*Exercise goal*:
Look through the records, and wherever the string "effect" turns up, copy out that line.

*Data to process*:
--

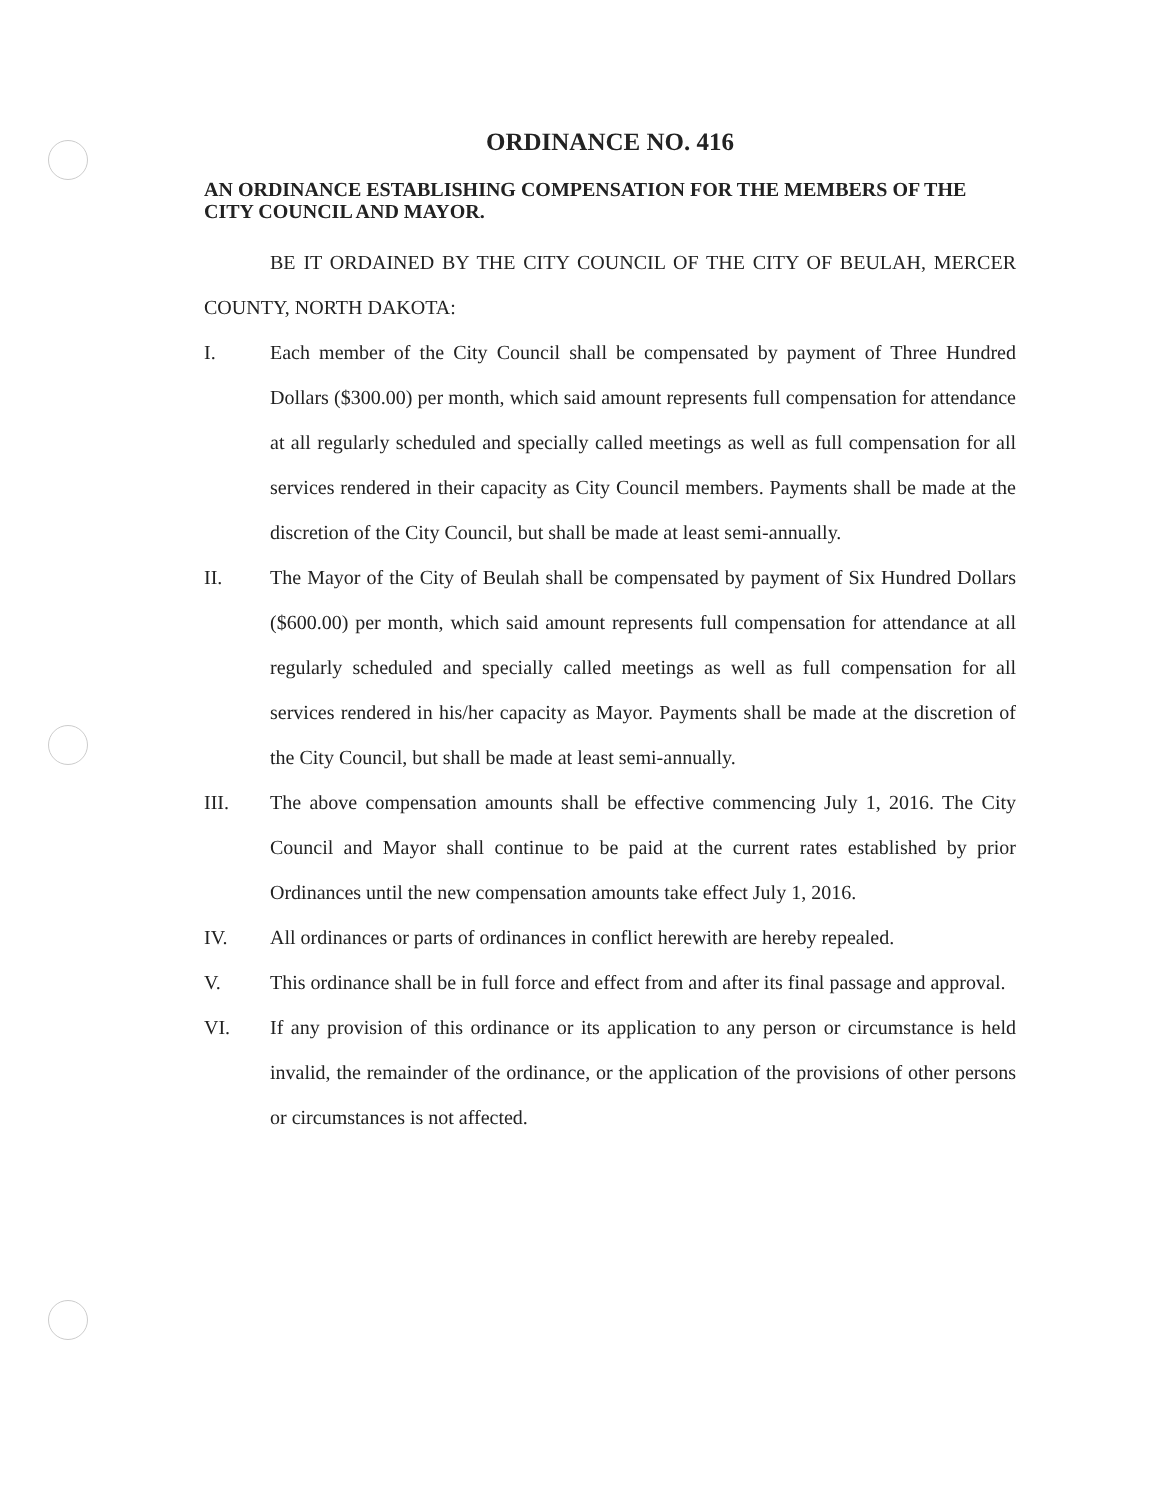ORDINANCE NO. 416
AN ORDINANCE ESTABLISHING COMPENSATION FOR THE MEMBERS OF THE CITY COUNCIL AND MAYOR.
BE IT ORDAINED BY THE CITY COUNCIL OF THE CITY OF BEULAH, MERCER COUNTY, NORTH DAKOTA:
I. Each member of the City Council shall be compensated by payment of Three Hundred Dollars ($300.00) per month, which said amount represents full compensation for attendance at all regularly scheduled and specially called meetings as well as full compensation for all services rendered in their capacity as City Council members. Payments shall be made at the discretion of the City Council, but shall be made at least semi-annually.
II. The Mayor of the City of Beulah shall be compensated by payment of Six Hundred Dollars ($600.00) per month, which said amount represents full compensation for attendance at all regularly scheduled and specially called meetings as well as full compensation for all services rendered in his/her capacity as Mayor. Payments shall be made at the discretion of the City Council, but shall be made at least semi-annually.
III. The above compensation amounts shall be effective commencing July 1, 2016. The City Council and Mayor shall continue to be paid at the current rates established by prior Ordinances until the new compensation amounts take effect July 1, 2016.
IV. All ordinances or parts of ordinances in conflict herewith are hereby repealed.
V. This ordinance shall be in full force and effect from and after its final passage and approval.
VI. If any provision of this ordinance or its application to any person or circumstance is held invalid, the remainder of the ordinance, or the application of the provisions of other persons or circumstances is not affected.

--

*Answer*:
III. The above compensation amounts shall be effective commencing July 1, 2016. The City Council and Mayor shall continue to be paid at the current rates established by prior Ordinances until the new compensation amounts take effect July 1, 2016.
V. This ordinance shall be in full force and effect from and after its final passage and approval.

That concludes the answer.